┌────────

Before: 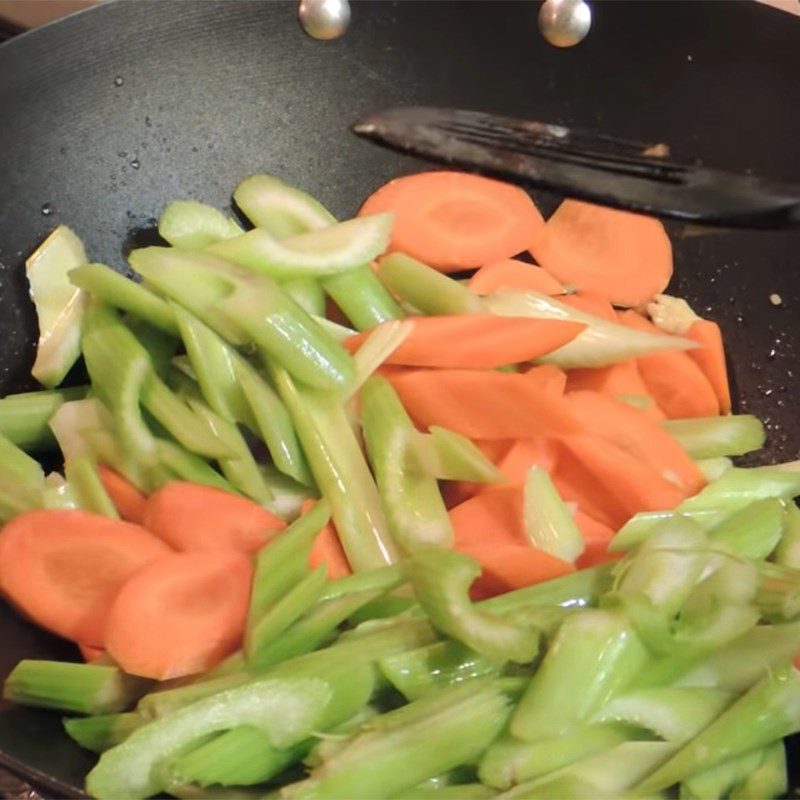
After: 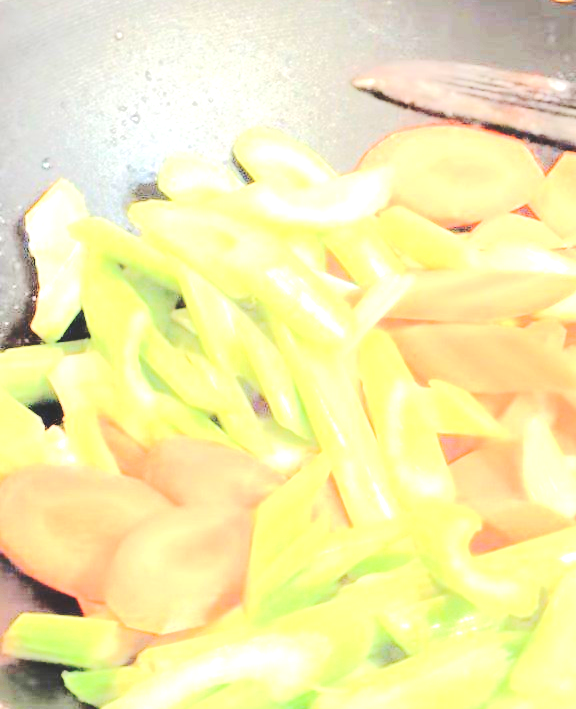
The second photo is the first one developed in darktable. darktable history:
crop: top 5.761%, right 27.912%, bottom 5.505%
base curve: curves: ch0 [(0, 0.024) (0.055, 0.065) (0.121, 0.166) (0.236, 0.319) (0.693, 0.726) (1, 1)], preserve colors none
contrast brightness saturation: contrast 0.074
tone equalizer: -7 EV 0.146 EV, -6 EV 0.617 EV, -5 EV 1.15 EV, -4 EV 1.33 EV, -3 EV 1.15 EV, -2 EV 0.6 EV, -1 EV 0.159 EV, edges refinement/feathering 500, mask exposure compensation -1.57 EV, preserve details guided filter
tone curve: curves: ch0 [(0, 0) (0.003, 0.061) (0.011, 0.065) (0.025, 0.066) (0.044, 0.077) (0.069, 0.092) (0.1, 0.106) (0.136, 0.125) (0.177, 0.16) (0.224, 0.206) (0.277, 0.272) (0.335, 0.356) (0.399, 0.472) (0.468, 0.59) (0.543, 0.686) (0.623, 0.766) (0.709, 0.832) (0.801, 0.886) (0.898, 0.929) (1, 1)], color space Lab, independent channels, preserve colors none
exposure: exposure 1.995 EV, compensate exposure bias true, compensate highlight preservation false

└────────

- _WHAT YOU WILL DO_: Copy the records above word for word, leaving out the pictures.

- _SOLUTION TO THIS TASK_:
Before: 
After: 
The second photo is the first one developed in darktable. darktable history:
crop: top 5.761%, right 27.912%, bottom 5.505%
base curve: curves: ch0 [(0, 0.024) (0.055, 0.065) (0.121, 0.166) (0.236, 0.319) (0.693, 0.726) (1, 1)], preserve colors none
contrast brightness saturation: contrast 0.074
tone equalizer: -7 EV 0.146 EV, -6 EV 0.617 EV, -5 EV 1.15 EV, -4 EV 1.33 EV, -3 EV 1.15 EV, -2 EV 0.6 EV, -1 EV 0.159 EV, edges refinement/feathering 500, mask exposure compensation -1.57 EV, preserve details guided filter
tone curve: curves: ch0 [(0, 0) (0.003, 0.061) (0.011, 0.065) (0.025, 0.066) (0.044, 0.077) (0.069, 0.092) (0.1, 0.106) (0.136, 0.125) (0.177, 0.16) (0.224, 0.206) (0.277, 0.272) (0.335, 0.356) (0.399, 0.472) (0.468, 0.59) (0.543, 0.686) (0.623, 0.766) (0.709, 0.832) (0.801, 0.886) (0.898, 0.929) (1, 1)], color space Lab, independent channels, preserve colors none
exposure: exposure 1.995 EV, compensate exposure bias true, compensate highlight preservation false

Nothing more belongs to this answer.